■ **AUSZUG AUS DOKUMENT**
---------------
Wenn Bäume geschlagen werden, kann Erosion zu einem Problem werden. Das tropische Klima Südostasiens bringt für Kalimantan den saisonalen Wechsel von Monsunniederschlägen und Trockenzeiten. Während der Trockenzeiten ist die obere Bodenschicht, die ursprünglich von einem Baumkronendach geschützt war, der direkten Sonneneinstrahlung ausgesetzt. Der Boden trocknet aus, Sedimente an der Oberfläche werden staubig ohne Verbindung zum Unterboden. Am Beginn der Regenzeit spült der Monsunregen die lockeren Bodenteilchen in die Javasee.

Im Bild sind die Flüsse als rötliche Linienstrukturen zu erkennen, ein Ergebnis der Wasserfracht aus Sediment und Boden. Wenn die Sedimente das Meer erreicht haben, machen sie durch ihre unterschiedliche Dichte und Bewegung die Wellen und Wirbel der Küstengewässer sichtbar. Dieser Sediment- und Bodenverlust ist nachteilig für die Palmölplantagen. Viele der für ein gesundes Pflanzenwachstum nötigen Nährstoffe werden ins Meer verfrachtet und lassen einen verarmten Boden zurück.
---------------
■ **BEREITGESTELLTE DATEN**
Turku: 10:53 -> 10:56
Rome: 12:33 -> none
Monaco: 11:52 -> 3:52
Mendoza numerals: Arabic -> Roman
---------------
Wohin spült der Monsunregen laut dem Text über Erosion auf Kalimantan zu Beginn der Regenzeit die lockeren Bodenteilchen?

■ **VOLLSTÄNDIGE LÖSUNG**
In die Javasee.